Agents at Work: Phase 3 Report

On Sale

£11.99

Added to cart

Add to wishlist

A behavioural audit of how AI judgement changes under repetition, ambiguity and constraint.

Introduces the behavioural framework used to evaluate AI judgement.

Description

This report presents Phase 3 of the Agents at Work research series, examining how an AI system behaves when asked to evaluate age-related bias in recruitment language under repeated and constrained conditions.

Building on earlier phases, which examined where age-related signals appear and how they are interpreted, Phase 3 focuses on how judgement behaves when the same task is performed multiple times.

The report introduces a behavioural framework for evaluating AI systems beyond single outputs, examining patterns of stability, variation and signal response over repeated evaluation.

What This Report Does

Phase 3 examines how AI judgement behaves under:

repeated execution of the same task
ambiguous or borderline language
partial or degraded input context
variation in internal signals such as confidence and agreement

The report applies a structured behavioural audit to analyse:

run-to-run judgement stability
variation in explanations
confidence behaviour under uncertainty
consistency of cue identification
cross-model agreement
responsiveness of internal self-review signals
sensitivity to truncated input

The focus is on observable behaviour rather than individual results.

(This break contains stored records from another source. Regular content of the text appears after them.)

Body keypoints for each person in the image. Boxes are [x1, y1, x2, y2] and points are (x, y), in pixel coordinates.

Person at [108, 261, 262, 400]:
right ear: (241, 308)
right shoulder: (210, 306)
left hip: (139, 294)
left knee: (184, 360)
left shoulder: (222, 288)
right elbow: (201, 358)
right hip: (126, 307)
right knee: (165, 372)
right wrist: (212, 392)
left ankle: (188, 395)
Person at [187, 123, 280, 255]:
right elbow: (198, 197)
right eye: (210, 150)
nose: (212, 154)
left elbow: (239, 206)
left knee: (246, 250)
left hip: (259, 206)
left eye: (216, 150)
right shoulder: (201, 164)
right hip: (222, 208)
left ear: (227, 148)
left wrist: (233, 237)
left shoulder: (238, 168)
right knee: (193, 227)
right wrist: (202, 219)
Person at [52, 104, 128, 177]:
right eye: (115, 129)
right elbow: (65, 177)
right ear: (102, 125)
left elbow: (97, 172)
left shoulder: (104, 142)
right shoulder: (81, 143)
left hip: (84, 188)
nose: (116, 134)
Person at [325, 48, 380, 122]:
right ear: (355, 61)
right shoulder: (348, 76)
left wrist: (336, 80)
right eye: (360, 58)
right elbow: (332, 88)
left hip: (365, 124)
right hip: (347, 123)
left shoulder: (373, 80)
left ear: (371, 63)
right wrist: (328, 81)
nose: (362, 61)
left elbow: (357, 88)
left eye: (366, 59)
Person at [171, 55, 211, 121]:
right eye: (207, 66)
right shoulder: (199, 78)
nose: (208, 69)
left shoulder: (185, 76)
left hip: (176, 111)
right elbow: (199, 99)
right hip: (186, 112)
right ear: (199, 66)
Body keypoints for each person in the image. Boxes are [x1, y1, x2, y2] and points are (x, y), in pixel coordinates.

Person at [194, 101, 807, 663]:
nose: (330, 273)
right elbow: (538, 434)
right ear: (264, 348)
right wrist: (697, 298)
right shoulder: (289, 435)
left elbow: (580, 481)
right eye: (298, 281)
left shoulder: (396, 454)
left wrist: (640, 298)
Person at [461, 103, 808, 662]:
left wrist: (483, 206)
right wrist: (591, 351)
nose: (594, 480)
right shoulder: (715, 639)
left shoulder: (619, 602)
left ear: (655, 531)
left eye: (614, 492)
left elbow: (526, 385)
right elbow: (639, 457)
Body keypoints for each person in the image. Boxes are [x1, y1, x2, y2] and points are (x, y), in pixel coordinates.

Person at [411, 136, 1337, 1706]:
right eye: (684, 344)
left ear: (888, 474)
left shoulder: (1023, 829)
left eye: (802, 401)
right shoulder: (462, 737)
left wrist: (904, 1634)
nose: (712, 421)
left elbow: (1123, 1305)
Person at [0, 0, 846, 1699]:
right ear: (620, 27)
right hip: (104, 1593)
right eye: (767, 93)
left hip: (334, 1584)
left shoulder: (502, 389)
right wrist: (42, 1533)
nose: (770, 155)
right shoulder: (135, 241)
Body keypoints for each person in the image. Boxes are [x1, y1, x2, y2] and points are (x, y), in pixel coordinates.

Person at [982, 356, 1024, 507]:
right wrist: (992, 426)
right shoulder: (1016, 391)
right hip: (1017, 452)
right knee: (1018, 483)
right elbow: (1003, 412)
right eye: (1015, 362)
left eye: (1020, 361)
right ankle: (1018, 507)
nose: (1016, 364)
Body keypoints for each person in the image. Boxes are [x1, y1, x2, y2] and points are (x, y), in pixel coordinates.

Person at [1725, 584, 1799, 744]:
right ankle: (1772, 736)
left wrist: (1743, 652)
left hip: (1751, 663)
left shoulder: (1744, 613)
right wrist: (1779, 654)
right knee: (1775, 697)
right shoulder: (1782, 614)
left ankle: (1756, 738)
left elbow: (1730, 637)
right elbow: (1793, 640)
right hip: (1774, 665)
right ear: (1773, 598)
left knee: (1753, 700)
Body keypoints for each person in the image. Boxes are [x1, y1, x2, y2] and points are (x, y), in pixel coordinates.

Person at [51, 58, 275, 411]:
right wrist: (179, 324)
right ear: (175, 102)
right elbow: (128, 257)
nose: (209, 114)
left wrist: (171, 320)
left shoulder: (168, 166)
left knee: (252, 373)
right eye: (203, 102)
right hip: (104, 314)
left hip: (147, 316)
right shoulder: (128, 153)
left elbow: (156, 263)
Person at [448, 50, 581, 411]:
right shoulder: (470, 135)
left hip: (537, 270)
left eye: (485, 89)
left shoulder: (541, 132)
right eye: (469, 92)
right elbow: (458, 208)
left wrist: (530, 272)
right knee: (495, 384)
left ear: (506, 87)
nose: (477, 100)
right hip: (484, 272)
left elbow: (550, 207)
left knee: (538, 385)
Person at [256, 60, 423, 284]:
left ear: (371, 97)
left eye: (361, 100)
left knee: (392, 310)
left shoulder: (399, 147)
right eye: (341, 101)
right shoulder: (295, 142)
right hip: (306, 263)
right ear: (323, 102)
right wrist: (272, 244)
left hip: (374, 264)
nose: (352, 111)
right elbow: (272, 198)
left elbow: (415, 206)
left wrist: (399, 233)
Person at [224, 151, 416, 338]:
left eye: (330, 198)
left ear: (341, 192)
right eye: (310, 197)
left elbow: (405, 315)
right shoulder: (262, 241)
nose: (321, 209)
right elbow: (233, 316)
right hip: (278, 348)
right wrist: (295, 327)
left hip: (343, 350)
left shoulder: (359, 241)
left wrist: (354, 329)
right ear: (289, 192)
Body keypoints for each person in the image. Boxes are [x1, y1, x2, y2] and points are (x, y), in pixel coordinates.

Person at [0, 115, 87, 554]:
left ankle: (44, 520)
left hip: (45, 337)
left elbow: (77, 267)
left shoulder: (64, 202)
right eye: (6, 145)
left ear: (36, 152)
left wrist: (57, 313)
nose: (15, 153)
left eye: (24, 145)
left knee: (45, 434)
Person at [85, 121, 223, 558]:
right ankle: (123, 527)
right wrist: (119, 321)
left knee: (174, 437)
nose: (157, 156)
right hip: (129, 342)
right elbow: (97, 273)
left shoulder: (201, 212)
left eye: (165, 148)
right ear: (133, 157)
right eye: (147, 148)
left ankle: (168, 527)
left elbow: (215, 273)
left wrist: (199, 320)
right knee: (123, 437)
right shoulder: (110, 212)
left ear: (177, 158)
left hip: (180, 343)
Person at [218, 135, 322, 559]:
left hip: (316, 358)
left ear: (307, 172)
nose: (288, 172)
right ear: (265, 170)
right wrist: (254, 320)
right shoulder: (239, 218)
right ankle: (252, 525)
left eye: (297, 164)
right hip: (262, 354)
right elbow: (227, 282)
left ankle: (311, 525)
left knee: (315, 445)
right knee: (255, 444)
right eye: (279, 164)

What This Report Does Not Do

This report does not:

assess real-world discrimination or hiring outcomes
determine employer intent
provide compliance or legal determinations
measure model accuracy against ground truth

The analysis focuses on system behaviour under controlled conditions.

Who This Is For

This report is intended for:

researchers examining AI system behaviour
audit, risk and assurance professionals
policymakers and regulators
practitioners working with AI decision-support systems

Research Context

This report forms Phase 3 of the Agents at Work series.

Phase 1 examines detection of age-related signals
Phase 2 examines interpretation of those signals
Phase 3 examines how judgement behaves under repetition and constraint

This phase establishes the behavioural perspective that underpins later evaluation work.

Why This Matters

AI systems are often trusted based on individual outputs and fluent explanations.

Phase 3 shows that these signals do not fully reflect how a system behaves over time. Reliability emerges from patterns of behaviour, not from a single result.